World Rugby also launched a values-based education programme entitled "Keep Rugby Clean", which was delivered to 1,500 players at World Rugby events.
A further 3,318 players and support staff completed the mandatory e-learning modules.
During 2019, World Rugby intends to use the Rugby World Cup as "a major vehicle for awareness, education and engagement on key anti-doping matters".
Former Ireland captain Jamie Heaslip was appointed as a member of the World Rugby Anti-Doping Advisory Committee, joining former Argentina captain Dr Felipe Contepomi as a player representative.
Contepomi was a member of the World Anti-Doping Agency Athletes' Committee for six years and is a long-serving member of the Anti-Doping Advisory Committee, having previously been a Keep Rugby Clean ambassador in his playing days.
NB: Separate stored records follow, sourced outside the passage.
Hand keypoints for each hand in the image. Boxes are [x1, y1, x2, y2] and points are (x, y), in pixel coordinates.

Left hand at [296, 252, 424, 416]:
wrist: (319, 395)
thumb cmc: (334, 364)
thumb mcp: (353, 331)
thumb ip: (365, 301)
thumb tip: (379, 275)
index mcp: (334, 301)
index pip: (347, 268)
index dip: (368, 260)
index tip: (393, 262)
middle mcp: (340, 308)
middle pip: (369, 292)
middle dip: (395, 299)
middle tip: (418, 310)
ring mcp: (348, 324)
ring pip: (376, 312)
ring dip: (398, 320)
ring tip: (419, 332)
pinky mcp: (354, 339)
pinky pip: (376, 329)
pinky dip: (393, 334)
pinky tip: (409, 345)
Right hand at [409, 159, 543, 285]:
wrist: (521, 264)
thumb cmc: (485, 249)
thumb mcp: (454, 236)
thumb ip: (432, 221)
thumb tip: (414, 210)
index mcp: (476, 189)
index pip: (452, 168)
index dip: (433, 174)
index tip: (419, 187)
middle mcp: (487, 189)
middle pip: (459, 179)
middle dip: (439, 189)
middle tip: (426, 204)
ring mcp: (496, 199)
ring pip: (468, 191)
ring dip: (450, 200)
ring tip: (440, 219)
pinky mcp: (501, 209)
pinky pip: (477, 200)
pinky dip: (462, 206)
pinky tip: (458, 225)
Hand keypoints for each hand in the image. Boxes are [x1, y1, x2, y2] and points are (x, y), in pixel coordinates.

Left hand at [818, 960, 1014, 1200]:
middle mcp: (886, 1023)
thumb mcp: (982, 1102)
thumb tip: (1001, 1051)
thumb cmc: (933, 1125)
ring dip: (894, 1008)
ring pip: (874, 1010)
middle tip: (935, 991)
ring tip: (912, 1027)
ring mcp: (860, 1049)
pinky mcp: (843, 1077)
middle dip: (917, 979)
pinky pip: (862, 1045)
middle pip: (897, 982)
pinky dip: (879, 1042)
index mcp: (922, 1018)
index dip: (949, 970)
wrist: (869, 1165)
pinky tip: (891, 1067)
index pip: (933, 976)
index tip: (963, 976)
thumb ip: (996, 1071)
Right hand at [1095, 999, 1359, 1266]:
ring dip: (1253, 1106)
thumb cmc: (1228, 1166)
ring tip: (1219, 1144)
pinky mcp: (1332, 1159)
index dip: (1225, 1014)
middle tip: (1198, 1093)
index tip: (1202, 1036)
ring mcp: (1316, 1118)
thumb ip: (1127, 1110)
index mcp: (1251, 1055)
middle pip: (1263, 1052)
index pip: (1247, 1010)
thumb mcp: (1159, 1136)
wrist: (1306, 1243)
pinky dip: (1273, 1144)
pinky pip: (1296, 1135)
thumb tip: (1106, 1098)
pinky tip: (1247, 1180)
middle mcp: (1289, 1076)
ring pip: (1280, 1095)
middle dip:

While testing on Rugby World Cup teams is a constant over the four-year tournament cycle, World Rugby will partner with the Japanese Anti-Doping Agency (JADA) to deliver test services at the event and will co-ordinate its targeted testing programme with National Anti-Doping Organisations during the important pre-event period, they claimed.
The Rugby World Cup Sevens last year saw a targeted pre-event testing programme with 86 per cent of players tested pre-tournament, including 98 per cent of players from the HSBC World Rugby Sevens Series core teams.
World Rugby Anti-Doping Advisory Committee Chairman John O’Driscoll said: "As a sport, we must always be alive to the threat of doping and we remain committed to protecting clean athletes and maintaining a level playing field through intelligent testing and innovative values-based education."
The lack of top players to test positive for performance-enhancing drugs is in stark contrast to the lower ends of the sport.
Currently 18 rugby players in Britain are serving drugs bans, according to figures released by UK Anti-Doping.
The latest player to be banned was Scotland's Craig Russell, who represents Scottish National League Division One side Gala.
He tested positive for prohibited substance and female fertility drug female drug clomiphene and was last week suspended for two years.